■ Supplied text ■
# # # # # # #

So the sales chain, manufacturer, collectors of taxes and fees and post office all benefit; only those few who successfully claim and receive their rebate share in the rewards… and not as much as they believe. Sometimes the net cost of the rebate submission exceeds the value of the time put into it, even when figured at a minimum wage level. Some goodly number of buyers who bought the product because of the rebate but do not end up claiming it are even bigger losers.

You then have to remember that removing the proof of purchase from the product package—be it a UPC panel, a special tab, or a unique part of the labeling—makes the item non-returnable. If it breaks the day after the rebate is submitted, there is no store return or exchange option. The buyer will have to work through the manufacturer warranty or replacement program to get a new item—and has no choice but to get another like the one that broke, instead of returning it for another selection. (Or, with acquired renegade wisdom, for no net purchase at all.)

At the final end of the process, a rebate check is mailed to the buyer, who will need to be alert for it, as such mailings are the smallest, grubbiest, least-valuable-looking items in the day’s mailbox haul, virtually unmarked as to sender or content. They deliberately look like the most tiresome form of junk mail. Some good number are likely thrown away unopened and the rebate thus never claimed. Only those buyers who kept copies of every item and a meticulous log of submission have a chance of claiming a ‘lost’ rebate… and that’s if the manufacturer and rebate processor do not have an absolute time limit on claims, which most do.

# # # # # # #

■ Data records ■
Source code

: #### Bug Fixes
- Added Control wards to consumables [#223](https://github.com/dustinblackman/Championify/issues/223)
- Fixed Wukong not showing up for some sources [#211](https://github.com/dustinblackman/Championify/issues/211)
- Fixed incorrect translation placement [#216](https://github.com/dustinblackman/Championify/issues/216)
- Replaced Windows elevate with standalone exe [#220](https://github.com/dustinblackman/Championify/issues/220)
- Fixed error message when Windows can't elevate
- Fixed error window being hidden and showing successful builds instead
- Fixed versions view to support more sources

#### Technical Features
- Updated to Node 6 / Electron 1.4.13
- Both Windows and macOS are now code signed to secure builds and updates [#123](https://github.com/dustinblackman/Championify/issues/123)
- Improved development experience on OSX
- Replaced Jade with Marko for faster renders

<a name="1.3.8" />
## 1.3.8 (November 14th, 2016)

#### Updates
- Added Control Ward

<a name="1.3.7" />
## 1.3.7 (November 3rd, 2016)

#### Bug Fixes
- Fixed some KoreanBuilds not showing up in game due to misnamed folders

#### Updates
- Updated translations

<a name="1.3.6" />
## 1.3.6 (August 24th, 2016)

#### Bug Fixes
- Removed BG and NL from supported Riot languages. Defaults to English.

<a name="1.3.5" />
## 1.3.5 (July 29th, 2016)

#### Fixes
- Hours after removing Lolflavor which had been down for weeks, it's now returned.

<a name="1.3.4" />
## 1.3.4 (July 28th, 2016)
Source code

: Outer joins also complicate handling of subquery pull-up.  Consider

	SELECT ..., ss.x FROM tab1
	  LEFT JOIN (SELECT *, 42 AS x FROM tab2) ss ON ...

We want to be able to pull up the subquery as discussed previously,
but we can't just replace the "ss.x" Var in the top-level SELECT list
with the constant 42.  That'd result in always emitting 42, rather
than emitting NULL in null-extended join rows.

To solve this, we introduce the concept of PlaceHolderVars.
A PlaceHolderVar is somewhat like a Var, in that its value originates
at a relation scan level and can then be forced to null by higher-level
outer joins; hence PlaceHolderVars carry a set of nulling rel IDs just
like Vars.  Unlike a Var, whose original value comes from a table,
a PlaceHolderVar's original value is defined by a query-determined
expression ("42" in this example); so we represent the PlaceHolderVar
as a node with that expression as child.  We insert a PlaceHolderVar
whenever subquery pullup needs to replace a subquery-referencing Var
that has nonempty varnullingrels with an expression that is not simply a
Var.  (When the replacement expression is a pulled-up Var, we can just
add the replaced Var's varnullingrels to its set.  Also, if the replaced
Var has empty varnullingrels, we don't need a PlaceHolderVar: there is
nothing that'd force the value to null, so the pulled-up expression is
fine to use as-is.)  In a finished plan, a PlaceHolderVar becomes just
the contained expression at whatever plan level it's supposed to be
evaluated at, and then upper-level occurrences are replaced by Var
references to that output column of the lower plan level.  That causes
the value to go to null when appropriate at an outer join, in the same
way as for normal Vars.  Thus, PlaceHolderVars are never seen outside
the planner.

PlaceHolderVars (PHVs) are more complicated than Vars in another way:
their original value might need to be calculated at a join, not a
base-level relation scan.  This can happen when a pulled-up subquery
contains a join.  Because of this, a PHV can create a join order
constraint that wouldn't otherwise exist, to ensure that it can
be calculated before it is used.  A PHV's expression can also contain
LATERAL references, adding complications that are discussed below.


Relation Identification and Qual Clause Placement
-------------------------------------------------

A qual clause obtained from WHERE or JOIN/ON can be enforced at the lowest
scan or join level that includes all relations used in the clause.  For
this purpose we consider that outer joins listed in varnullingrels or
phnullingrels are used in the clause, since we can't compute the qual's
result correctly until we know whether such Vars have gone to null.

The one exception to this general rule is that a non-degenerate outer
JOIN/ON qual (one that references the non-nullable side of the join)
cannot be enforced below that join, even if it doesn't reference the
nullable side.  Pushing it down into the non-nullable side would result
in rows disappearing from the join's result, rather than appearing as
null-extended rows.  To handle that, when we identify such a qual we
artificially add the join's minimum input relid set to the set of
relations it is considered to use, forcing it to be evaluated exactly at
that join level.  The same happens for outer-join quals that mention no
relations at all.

# # # # # # #

Quote the rebate text exactly, everything from "So the sales" down to "even bigger losers.". Use only the text about rebates to answer.

So the sales chain, manufacturer, collectors of taxes and fees and post office all benefit; only those few who successfully claim and receive their rebate share in the rewards… and not as much as they believe. Sometimes the net cost of the rebate submission exceeds the value of the time put into it, even when figured at a minimum wage level. Some goodly number of buyers who bought the product because of the rebate but do not end up claiming it are even bigger losers.